The mean MIC value (24-h) of C. albicans, C. glabrata, C. krusei, C. parapsilosis, C. tropicalis, C. famata, and C. kefyr for fluconazole, itraconazole, voriconazole, caspofungin, posaconazole, and amphotericin B, during the two study periods. Error bars represent standard deviations. *P ≤ 0.05 by the two-way ANOVA test.

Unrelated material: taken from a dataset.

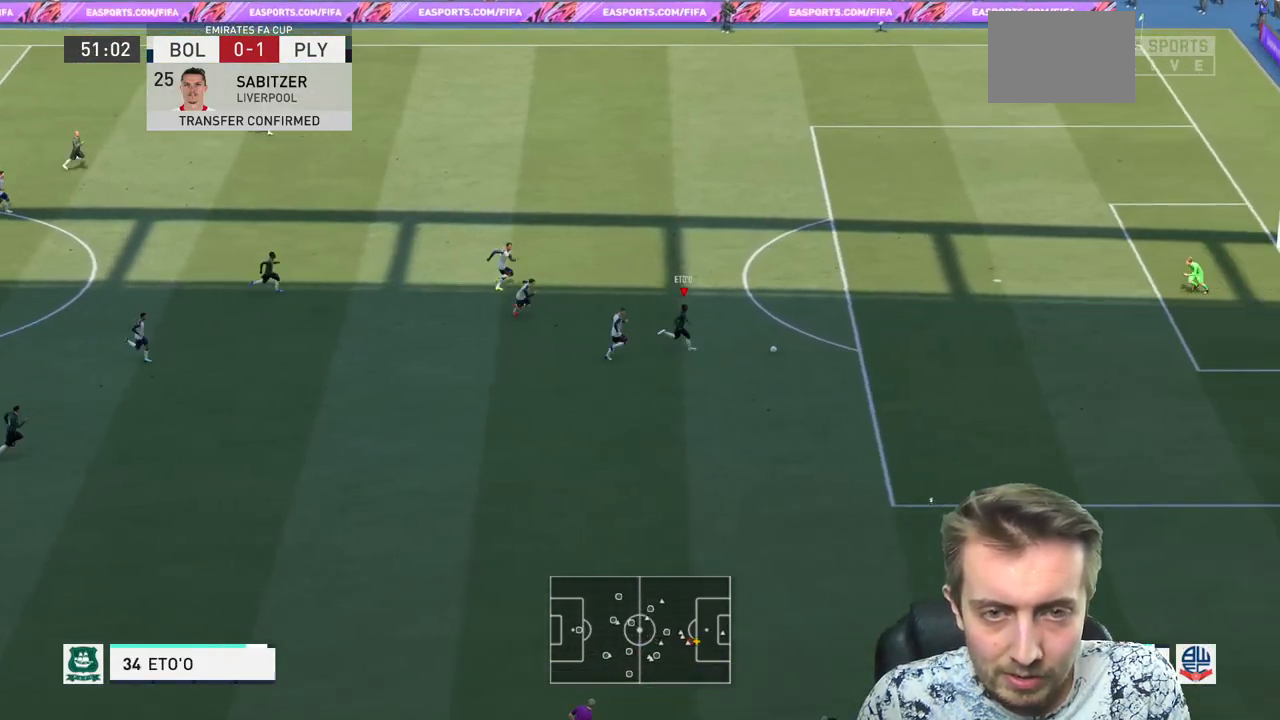
{"buttons": ["R2"], "left_stick": "up-right", "right_stick": "center", "events": [[334, "left_stick", "up-right"]]}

We also review our available data for fluconazole usage (including multiple courses of fluconazole prescriptions per patient) before and after implementing the AFS program and their impact on health economics. During the last year before the initiation of the AFS program (2014–2015), fluconazole prescribed for 161 patients (total admissions: 4975), while during the first year of the AFS program (2015–2016), fluconazole administrated in 92 cancer patients (total admissions: 5706). The fluconazole consumption showed significant decrease (p < 0.001) from 3.2 to 1.6% (33 in 1000 cases to 16 in 1000 cases). No significant changes observed in the crude mortality rate after implementing the AFS program (0.7% versus 0.5%, respectively; p = 0.471). The total cost of the fluconazole usage was also reduced by 610 US$ after the start of the AFS program (6099 US% versus 5189 US%, p = 0.164). Notably, mean days of prescription for each patient who received fluconazole increased during p2 to 36/1000 patients (3.37 days; SD: ± 2.67) compare to the p1 16/1000 patients (2.58 days; SD: ± 3.035), which is statistically significant (p = 0.0315).

Discussion

Amongst the 136 studied cases, 60% were colonized with at least one Candida species. Most of them were colonized with C. albicans, while C. krusei, C. kefyr, C. glaberata, C. parapsilosis, C. tropicalis, and C. famata were the least common Candida species. Our finding is in agreement with other reports on Candida colonization in children with malignancy[22-24]. Detailed information regarding the colonization pattern of the studied cases can be found in our recently published paper[14].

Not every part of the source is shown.